The amount of poison alters the effects. He said Robinson probably received a fairly large load and that reactions can range from localized pain to death and skin destruction to complete cardiovascular collapse.
First aid if you are bitten
According to the Florida Fish and Wildlife Conservation Commission, six of Florida’s 44 native snake species are venomous: the eastern coral snake, southern copperhead, cottonmouth, eastern rattlesnake , the timber rattlesnake, and the dusky pygmy rattlesnake.
If one of them bites you, all the old wives’ tales are nonsense, Abo said. “You should not keep the bite below the heart. You don’t do tourniquets or anything compressive. You don’t connect a car battery, apply a stun gun, or use electricity. No cutting or sucking, nor using any of those commercial extractors. And no ice. Those methods will not only not help, but will cause harm,” he stated.
It is extremely important to keep the sting elevated above the heart so that toxins, which corrode the flesh, do not remain concentrated in the limb. In other words, if a snake bites your leg, lie down and elevate your leg.

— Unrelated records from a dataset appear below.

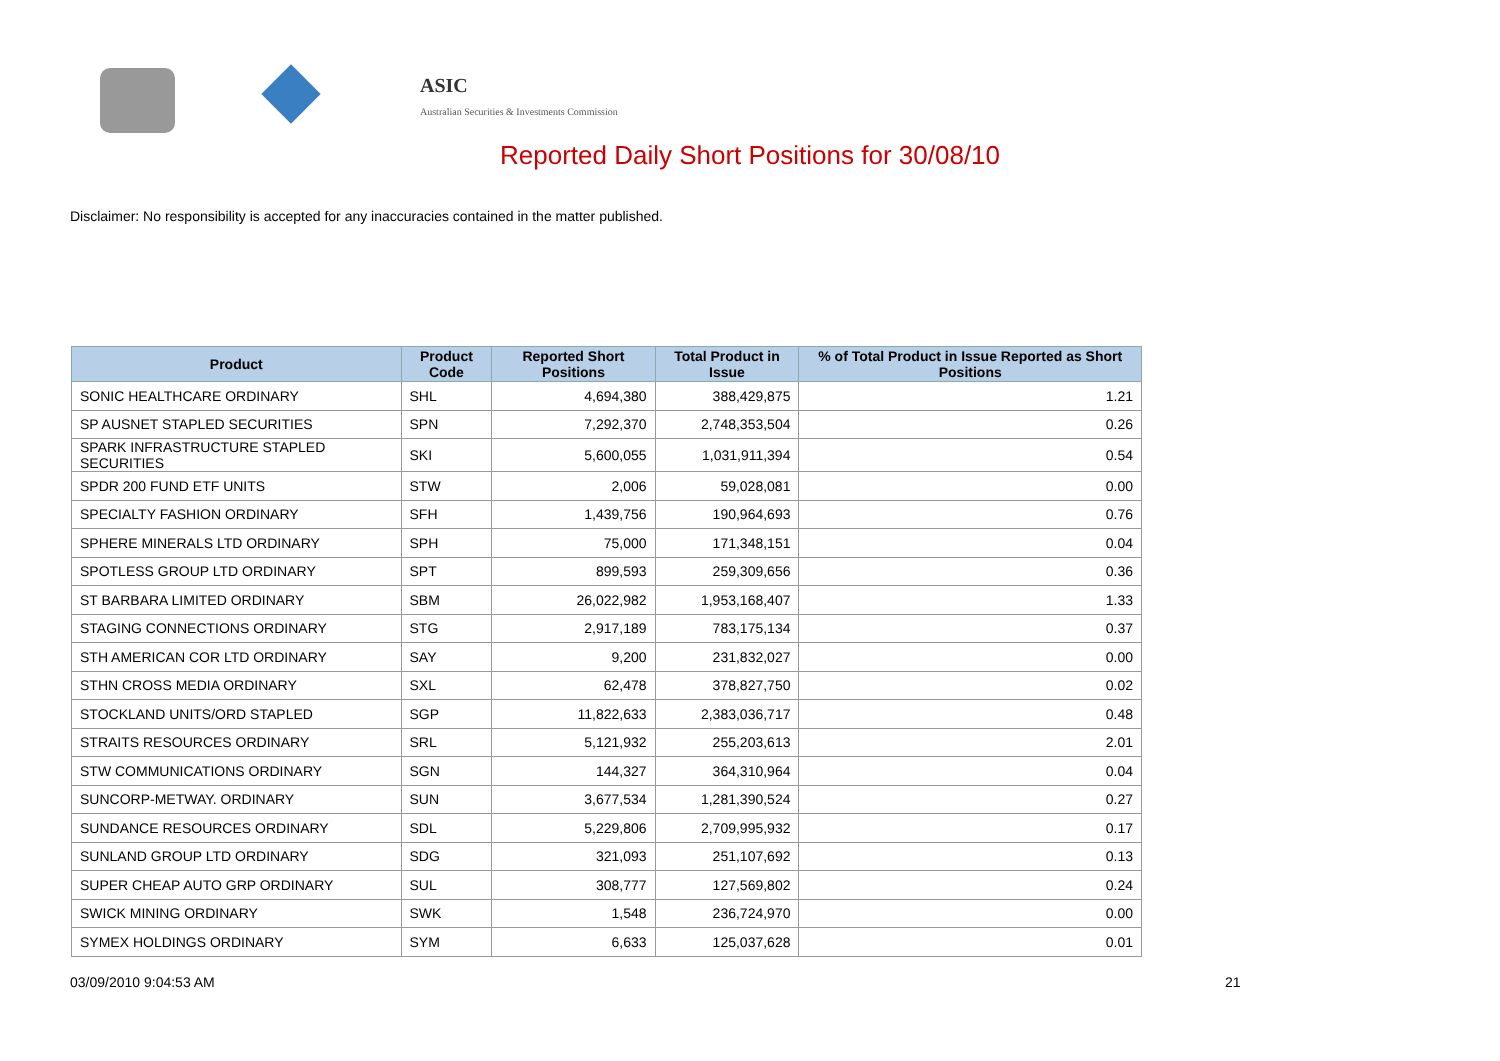ASIC
Australian Securities & Investments Commission
Reported Daily Short Positions for 30/08/10
Disclaimer: No responsibility is accepted for any inaccuracies contained in the matter published.
| Product | Product Code | Reported Short Positions | Total Product in Issue | % of Total Product in Issue Reported as Short Positions |
| --- | --- | --- | --- | --- |
| SONIC HEALTHCARE ORDINARY | SHL | 4,694,380 | 388,429,875 | 1.21 |
| SP AUSNET STAPLED SECURITIES | SPN | 7,292,370 | 2,748,353,504 | 0.26 |
| SPARK INFRASTRUCTURE STAPLED SECURITIES | SKI | 5,600,055 | 1,031,911,394 | 0.54 |
| SPDR 200 FUND ETF UNITS | STW | 2,006 | 59,028,081 | 0.00 |
| SPECIALTY FASHION ORDINARY | SFH | 1,439,756 | 190,964,693 | 0.76 |
| SPHERE MINERALS LTD ORDINARY | SPH | 75,000 | 171,348,151 | 0.04 |
| SPOTLESS GROUP LTD ORDINARY | SPT | 899,593 | 259,309,656 | 0.36 |
| ST BARBARA LIMITED ORDINARY | SBM | 26,022,982 | 1,953,168,407 | 1.33 |
| STAGING CONNECTIONS ORDINARY | STG | 2,917,189 | 783,175,134 | 0.37 |
| STH AMERICAN COR LTD ORDINARY | SAY | 9,200 | 231,832,027 | 0.00 |
| STHN CROSS MEDIA ORDINARY | SXL | 62,478 | 378,827,750 | 0.02 |
| STOCKLAND UNITS/ORD STAPLED | SGP | 11,822,633 | 2,383,036,717 | 0.48 |
| STRAITS RESOURCES ORDINARY | SRL | 5,121,932 | 255,203,613 | 2.01 |
| STW COMMUNICATIONS ORDINARY | SGN | 144,327 | 364,310,964 | 0.04 |
| SUNCORP-METWAY. ORDINARY | SUN | 3,677,534 | 1,281,390,524 | 0.27 |
| SUNDANCE RESOURCES ORDINARY | SDL | 5,229,806 | 2,709,995,932 | 0.17 |
| SUNLAND GROUP LTD ORDINARY | SDG | 321,093 | 251,107,692 | 0.13 |
| SUPER CHEAP AUTO GRP ORDINARY | SUL | 308,777 | 127,569,802 | 0.24 |
| SWICK MINING ORDINARY | SWK | 1,548 | 236,724,970 | 0.00 |
| SYMEX HOLDINGS ORDINARY | SYM | 6,633 | 125,037,628 | 0.01 |
03/09/2010 9:04:53 AM 21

The idea is to extend and weaken them. Keeping the wound below the heart would also exacerbate swelling, which delays healing. He also implored people not to be afraid of the antidote.
Pecori added that aspirin or anti-inflammatories should not be taken, because they can increase bleeding. He agreed with Abo’s advice and said the only time a tourniquet would be used would be if he were trapped in the Australian outback, eight hours from the nearest hospital, and were bitten by an outback taipan, whose venom would close his respiratory tract.
There are no turnstiles in Florida, he said. “Here everyone is between 15 and 30 minutes from a hospital with antidote, even if this requires a helicopter.”
Pecori said antivenoms also work for cats and dogs, and some are made specifically for pets. If his pet suffers a bite, he suggested calling his veterinarian, not 911.